Agora gostaria de exercitar a minha veia ficcionista e imaginar um pouco o meu
heptavô na sua faina diária e também na aventura
que foi a sua mudança para o Brasil em princípios do século
XVIII. Como seria ele, hem? Certamente nunca foi um membro da nobreza portuguesa
como tanto gostam de se fabular alguns habitantes da minha região, quase
todos seus descendentes. Os brasões nobiliárquicos portugueses
tiveram origem durante os séculos XII, XIII e XIV, portanto quatro séculos
antes da chegada dos primeiros povoadores da região onde nascemos. Se
alguma nobreza existisse teria se diluído durante estes quatrocentos
anos e daquele sangue azul não poderíamos ter herdado mais do
que uma gota, se tanto. Assim sendo, imagino o meu avoengo a pescar o bacalhau
e outros peixes, os crustáceos, os moluscos e outros bichos da água
salgada e da água doce, no Oceano Atlântico ou nos Rios Douro e
Minho. Se for verdade que existe um gene que transmite a vontade de cultivar
o deus Baco, ele deveria também beber muitos copos de vinho verde ou
boas talagadas de grapa, uma cachaça deliciosa extraída da uva,
com tira-gosto de sardinhas assadas na brasa, pois quase todos nós, seus
descendentes somos chegados a reverenciar o monarca dos líquidos.

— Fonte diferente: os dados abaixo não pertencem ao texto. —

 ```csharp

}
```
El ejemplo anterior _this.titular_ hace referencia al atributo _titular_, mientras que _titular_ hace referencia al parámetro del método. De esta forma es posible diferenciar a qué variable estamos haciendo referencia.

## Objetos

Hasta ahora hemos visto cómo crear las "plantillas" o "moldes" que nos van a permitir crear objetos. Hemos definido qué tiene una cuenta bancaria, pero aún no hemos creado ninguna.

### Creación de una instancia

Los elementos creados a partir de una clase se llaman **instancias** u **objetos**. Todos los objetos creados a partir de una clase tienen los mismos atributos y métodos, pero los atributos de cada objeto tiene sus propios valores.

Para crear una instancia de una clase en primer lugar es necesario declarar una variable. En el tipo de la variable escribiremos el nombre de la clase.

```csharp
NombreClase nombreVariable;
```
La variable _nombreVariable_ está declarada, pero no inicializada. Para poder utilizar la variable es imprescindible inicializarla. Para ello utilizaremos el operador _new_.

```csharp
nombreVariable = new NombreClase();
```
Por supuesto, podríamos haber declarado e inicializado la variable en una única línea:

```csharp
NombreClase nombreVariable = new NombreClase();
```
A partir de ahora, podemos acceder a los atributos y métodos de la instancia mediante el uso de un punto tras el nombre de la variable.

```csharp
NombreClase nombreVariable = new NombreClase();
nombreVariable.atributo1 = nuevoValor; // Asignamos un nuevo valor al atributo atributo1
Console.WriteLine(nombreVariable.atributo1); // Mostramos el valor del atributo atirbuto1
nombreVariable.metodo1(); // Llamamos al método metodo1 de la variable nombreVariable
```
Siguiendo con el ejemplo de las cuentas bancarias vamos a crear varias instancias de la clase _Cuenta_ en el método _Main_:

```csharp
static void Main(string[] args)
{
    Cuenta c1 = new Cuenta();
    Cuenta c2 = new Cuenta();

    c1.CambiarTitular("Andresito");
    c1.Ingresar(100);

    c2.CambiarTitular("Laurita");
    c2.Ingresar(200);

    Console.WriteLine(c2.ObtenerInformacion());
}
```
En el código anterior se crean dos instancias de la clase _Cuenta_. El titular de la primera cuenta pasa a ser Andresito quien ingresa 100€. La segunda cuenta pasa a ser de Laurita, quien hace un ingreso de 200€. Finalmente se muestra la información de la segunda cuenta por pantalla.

Por outro lado, às vezes imagino o Manoel Ferreira Fonteles também
a arar, a terra plantando, cultivando, podando, irrigando (não, irrigando,
não; ele não teria vindo dar com os costados aqui no Nordeste
do Brasil, pois duvido muito que tivesse saído de tão longe se
soubesse da sequidão desta terra, a menos que tenha sido degredado),
mas colhendo o fruto do seu suor. Por um terceiro lado, quem sabe, poderia
se tratar de homem instruído e ter presenciado talvez até
participado - do Renascimento na Península Ibérica, precocemente
tolhido pela Contra-Reforma, o que facilitou a implantação de
uma atmosfera barroca. Devia também cultivar a leitura
mais uma herança transmitida aos seus netos remotos embora
quase toda a produção literária da época fosse proveniente
do clero, mormente dos Jesuítas. Deve também ter assistido, ou
mesmo participado, da ascensão da burguesia e de sua incipiente literatura
laica, em grande parte influenciada pelos cristãos novos. Talvez meu
avô fosse até, quem sabe, um destes e tenha migrado para
cá devido às perseguições inquisitoriais.